**Document excerpt**
Furthermore, bar counsel's reliance on Matter of Bailey, 439 Mass. 134, 149, 151 (2003) (attorney's false testimony "under oath, by itself, can justify disbarment") (emphasis supplied) is misplaced. In that case, the attorney was disbarred not only for lying to a judge under oath, but for misappropriating client funds, engaging in ex-parte communications with a judge in an effort to influence the outcome of a proceeding, divulging confidential client information, and violating court orders. Id.9

Conclusion. A judgment shall enter suspending the respondent from the practice of law in the Commonwealth for a period of two years.


FOOTNOTES:

1 The complete Order of the Court is available by contacting the Clerk of the Supreme Judicial Court for Suffolk County.

2 The client used his personal identification number to place over 26,000 telephone calls to these numbers, but many did not connect.

3 The respondent was divorced at the time, but was still living with her ex-husband and their young child.

4 The client testified that the respondent flew into a rage over her suspicion that he was seeing another woman, based on his telephone calls to specific telephone numbers; the respondent testified that she was afraid the client was engaging in drug transactions.

5 When the client was released, a condition was added to the terms of his probation that he have no contact with the respondent.

6 The hearing committee also rejected all of respondent’s factors in mitigation.

7 See, e.g., Matter of Spallina, 15 Mass. Att'y Discipline Rep. 568, 571, 592-594 (1999) (two-year suspension for, inter alia, improperly instituting actions attaching funds with intent to circumvent divorce judgment against client, and making false, deceptive or misleading representations under oath, where attorney "engaged in a scheme to evade and frustrate the Probate Court judgment primarily for his own personal benefit"); Matter of Kelly, 14 Mass. Att'y Discipline Rep. 346, 349, 350-354 (1998) (two-year suspension for false testimony under oath regarding client's claim against his insurer, corrected when attorney realized he would likely be discovered, misrepresentations in closing documents, and conflict of interest); Matter of Aufiero, 13 Mass. Att'y Discipline Rep. 6, 14-15, 17, 21-23, 25-27 (1997) (two-year suspension for signing opinion letter he had not reviewed concerning topic about which attorney "was ignorant," which ultimately caused harm to client, and misrepresentation under oath to cover up signing of letter, where attorney was motivated "by selfish concerns from the outset” and “maintained his mendacity for years after the initial signing”).

**Dataset**
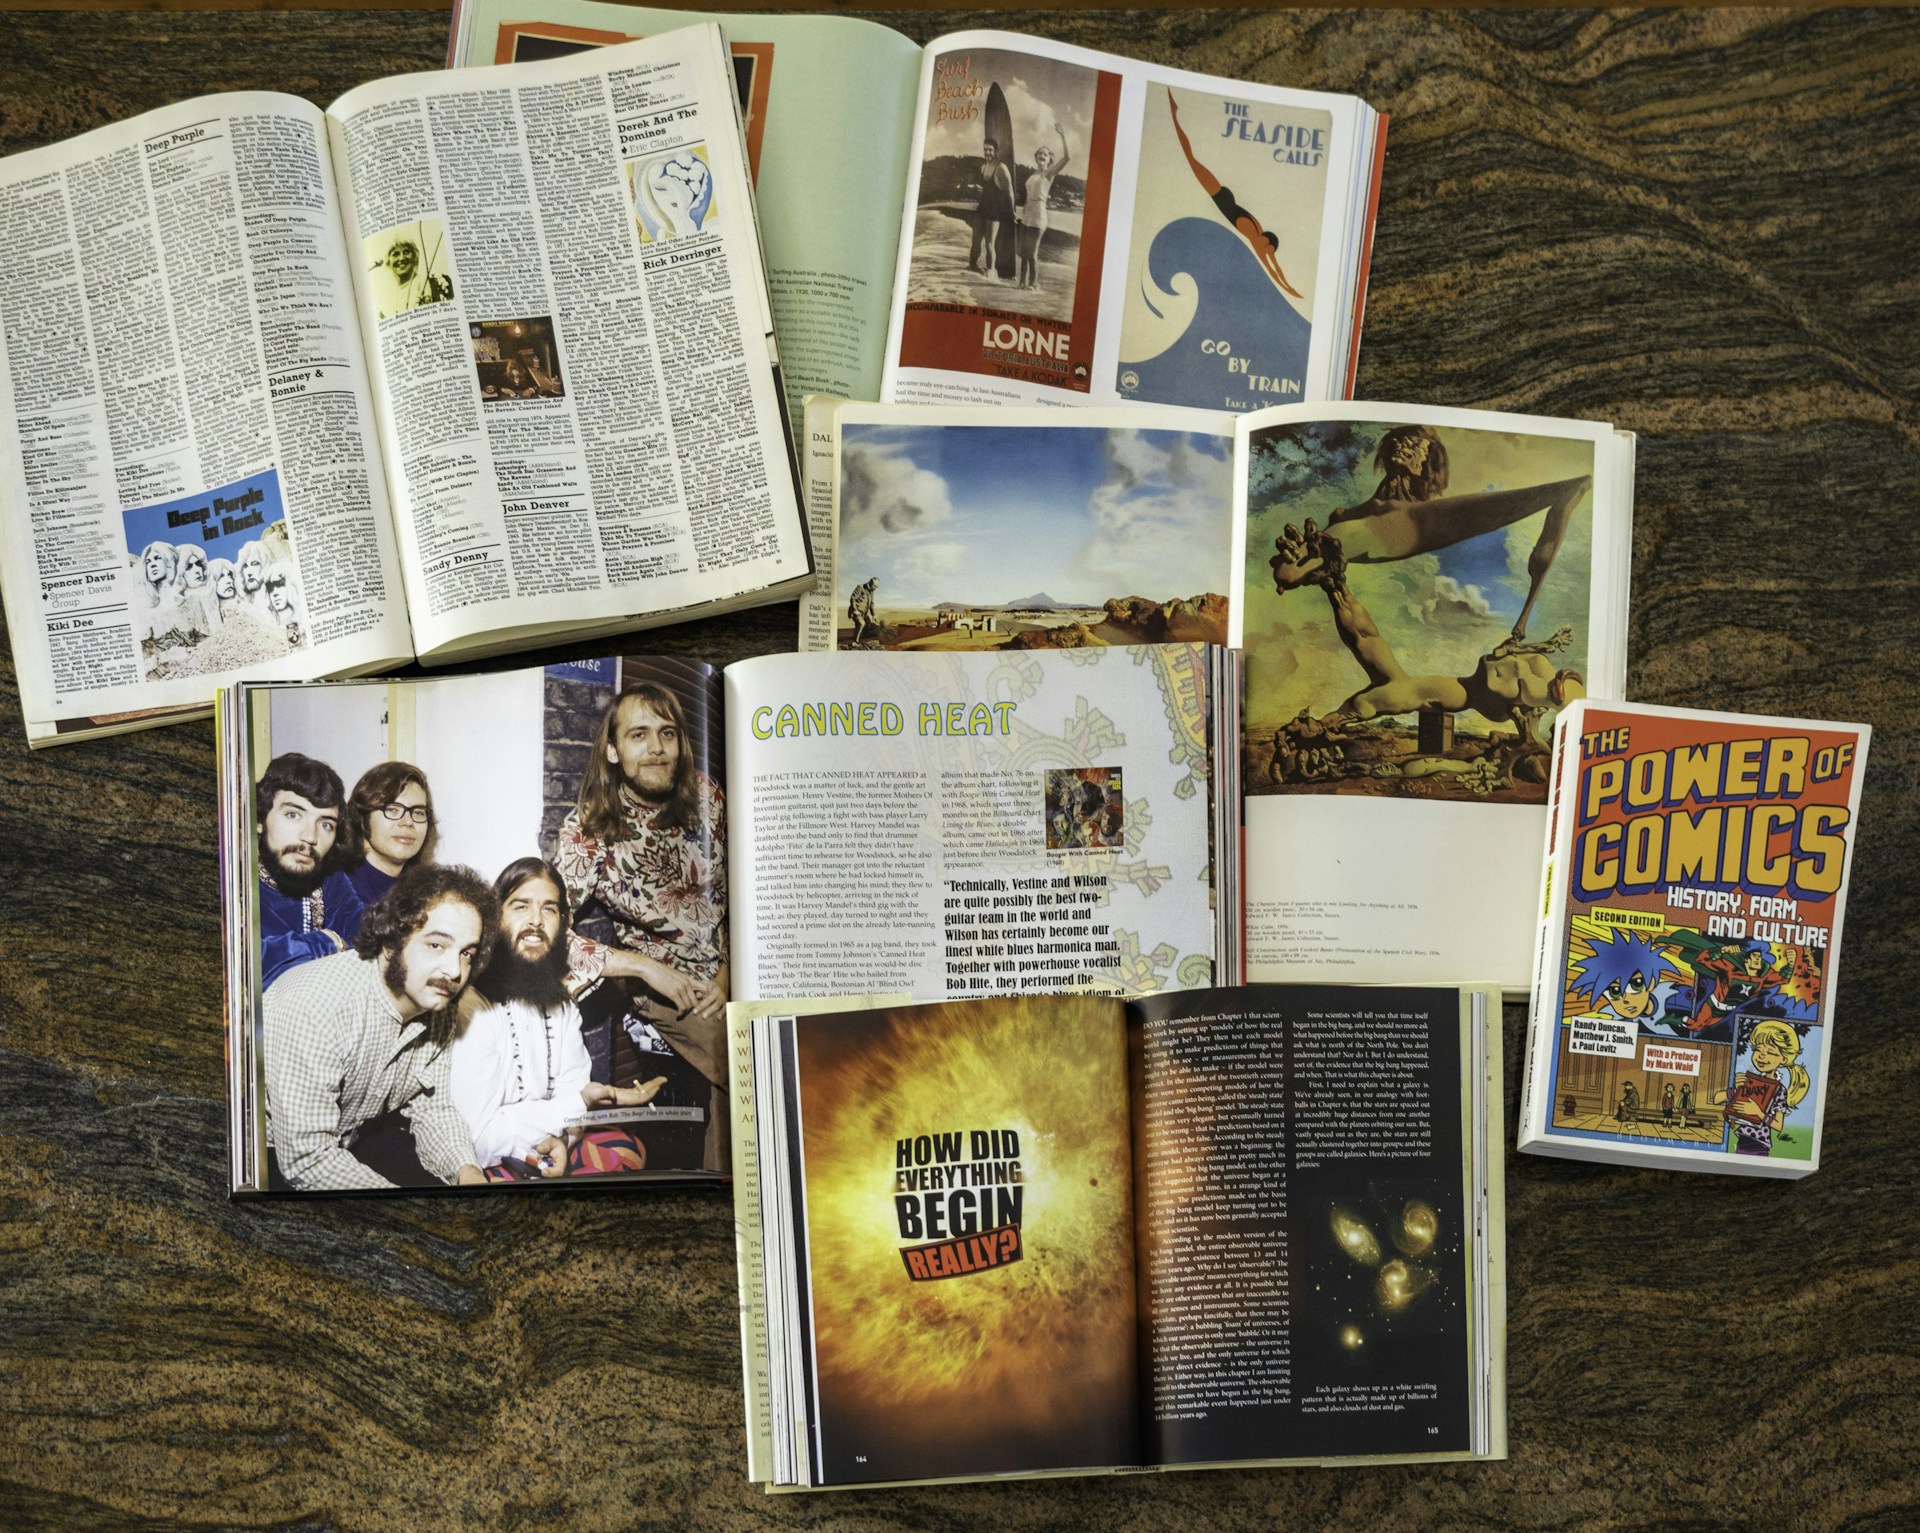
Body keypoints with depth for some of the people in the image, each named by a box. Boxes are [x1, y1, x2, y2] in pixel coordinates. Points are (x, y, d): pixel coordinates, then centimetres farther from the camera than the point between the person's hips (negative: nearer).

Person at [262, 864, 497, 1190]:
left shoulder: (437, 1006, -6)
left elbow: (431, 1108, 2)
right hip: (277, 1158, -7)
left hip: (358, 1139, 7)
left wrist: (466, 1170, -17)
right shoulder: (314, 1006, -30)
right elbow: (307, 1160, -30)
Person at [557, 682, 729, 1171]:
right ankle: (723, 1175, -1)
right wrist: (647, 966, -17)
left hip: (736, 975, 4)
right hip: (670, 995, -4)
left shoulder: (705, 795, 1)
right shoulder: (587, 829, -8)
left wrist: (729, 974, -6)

**What you need to do**
(1) According to the attorney discipline excerpt, how long is the respondent suspended from practicing law in the Commonwealth?
(2) In the attorney discipline excerpt, why is bar counsel's reliance on Matter of Bailey called misplaced?
(3) Put this sentence from the attorney discipline excerpt into Spanish: "The respondent was divorced at the time, but was still living with her ex-husband and their young child."
You won't need the listing for any of this.

**Solutions below**
(1) Two years.

(2) In Bailey, the attorney was disbarred for much more than lying to a judge under oath. That attorney also misappropriated client funds, had ex-parte communications with a judge to try to influence a proceeding, revealed confidential client information, and violated court orders.

(3) La demandada estaba divorciada en ese momento, pero todavía vivía con su exesposo y su hijo de corta edad.